» Work to be completed
Using the patent passage about the single property website that follows, mark each statement yes or no according to whether it agrees with the passage, and quote the passage's words that settle it. (a) A user can render the scannable code on posters or stickers. (b) When a broker lowers a property's price at an MLS data source, the single property website shows the new price only at the next periodic update. (c) Data from the feeds that corresponds to the single property website is stored in the website database by hand.

[begin Article]

The single property website 102 may further include a function 370 which generates a barcode or other scannable code such as a quick response (QR) code that a user can render on physical media such as posters or stickers and post or distribute in the physical world. Such barcodes can be scanned by computing devices with a scanner or camera and networking capability such as a smart phone or tablet computer to direct the devices\' web browser to the single property website 102. The data from the data feeds that corresponds to the single property website 102 is automatically stored in the website database 108b and associated with that single property website 102.

With reference to FIG. 2b, at block 252, the method 250 may cause a processor to execute computer-executable instructions to extract or receive the updated data from the data feeds 106a 1, 106b1, 106c1, 106d1, and 106e 1. In some embodiments, the data feeds 106a 1, 106b1, 106c1, 106d1, and 106e1 are received by the system 100 periodically. All updates to the data in the data feeds may flow to the website database 108b and, thus, the single property website 102. For example, if a broker lowers a property\'s price or changes a property description at an MLS data source 106a, then the single property website 102 may immediately reflect that changed price. Similarly, if a classified ad within the system 106d is changed, then the single property website 102 may immediately reflect that changed information, too. In other embodiments, the data feeds 106a 1, 106b1, 106c1, 106d1, 106e1 may include instructions alerting the system 100 that changes have been made to the data feed. The data feed could push the changed data into the system 100 or merely alert the system 100 that the extraction step of block 252 should occur immediately rather than waiting until the next periodic update iteration. At block 254, the method 200 may update the data within the website database 108b using the data extracted or received at block 252. At block 256, the method 200 may execute computer-executable instructions similar to those at block 210 to allow the use to promote the single property website 102 on one or more social networks.

[end Article]
[begin Information supplied]

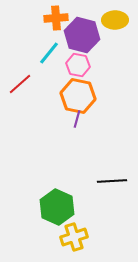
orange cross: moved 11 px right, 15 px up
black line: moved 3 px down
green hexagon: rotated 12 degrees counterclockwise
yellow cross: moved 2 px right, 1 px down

[end Information supplied]

» Answer to this problem
(a) Yes: "a user can render on physical media such as posters or stickers"
(b) No: "then the single property website 102 may immediately reflect that changed price"
(c) No: "is automatically stored in the website database 108b"